§ **Data for analysis**

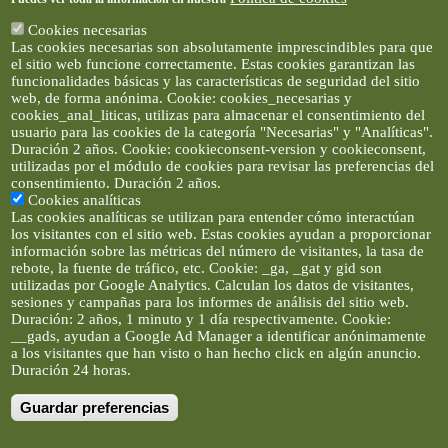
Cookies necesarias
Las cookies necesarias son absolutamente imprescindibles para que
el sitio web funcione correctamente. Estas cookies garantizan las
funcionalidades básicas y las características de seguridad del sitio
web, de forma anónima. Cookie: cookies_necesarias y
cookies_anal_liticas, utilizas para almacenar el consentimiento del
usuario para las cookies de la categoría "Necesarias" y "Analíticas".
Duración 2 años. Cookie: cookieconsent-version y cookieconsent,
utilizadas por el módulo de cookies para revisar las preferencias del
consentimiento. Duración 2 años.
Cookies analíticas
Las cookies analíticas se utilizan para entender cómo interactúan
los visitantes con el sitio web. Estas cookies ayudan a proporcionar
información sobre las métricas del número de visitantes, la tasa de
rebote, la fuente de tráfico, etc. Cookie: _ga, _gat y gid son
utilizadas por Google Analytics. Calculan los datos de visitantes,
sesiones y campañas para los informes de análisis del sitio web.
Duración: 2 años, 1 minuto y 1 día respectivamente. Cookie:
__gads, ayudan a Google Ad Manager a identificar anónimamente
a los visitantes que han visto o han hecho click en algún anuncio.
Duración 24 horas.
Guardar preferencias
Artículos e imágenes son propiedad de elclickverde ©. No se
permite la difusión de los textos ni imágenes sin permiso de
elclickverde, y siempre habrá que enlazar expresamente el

--

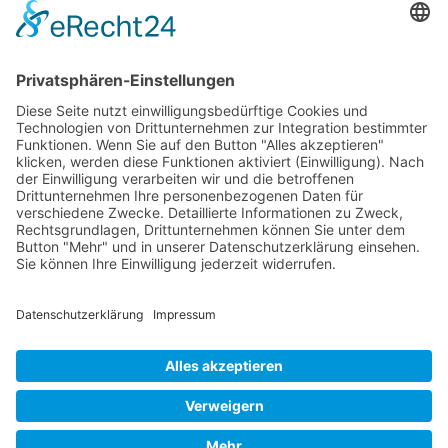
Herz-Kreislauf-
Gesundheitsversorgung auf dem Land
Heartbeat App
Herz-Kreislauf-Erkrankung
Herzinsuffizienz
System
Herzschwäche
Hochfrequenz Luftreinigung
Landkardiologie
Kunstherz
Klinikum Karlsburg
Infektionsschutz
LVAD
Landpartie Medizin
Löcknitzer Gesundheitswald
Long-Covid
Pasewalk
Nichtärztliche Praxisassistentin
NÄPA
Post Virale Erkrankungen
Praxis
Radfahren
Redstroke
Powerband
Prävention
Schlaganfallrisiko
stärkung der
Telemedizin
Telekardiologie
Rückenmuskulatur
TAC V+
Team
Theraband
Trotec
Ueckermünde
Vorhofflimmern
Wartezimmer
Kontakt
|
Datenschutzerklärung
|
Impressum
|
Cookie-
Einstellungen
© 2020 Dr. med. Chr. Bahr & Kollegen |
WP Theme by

§ **What to work on**
Go through the entries and copy every line with "Google".

§ **The completed task**
utilizadas por Google Analytics. Calculan los datos de visitantes,
__gads, ayudan a Google Ad Manager a identificar anónimamente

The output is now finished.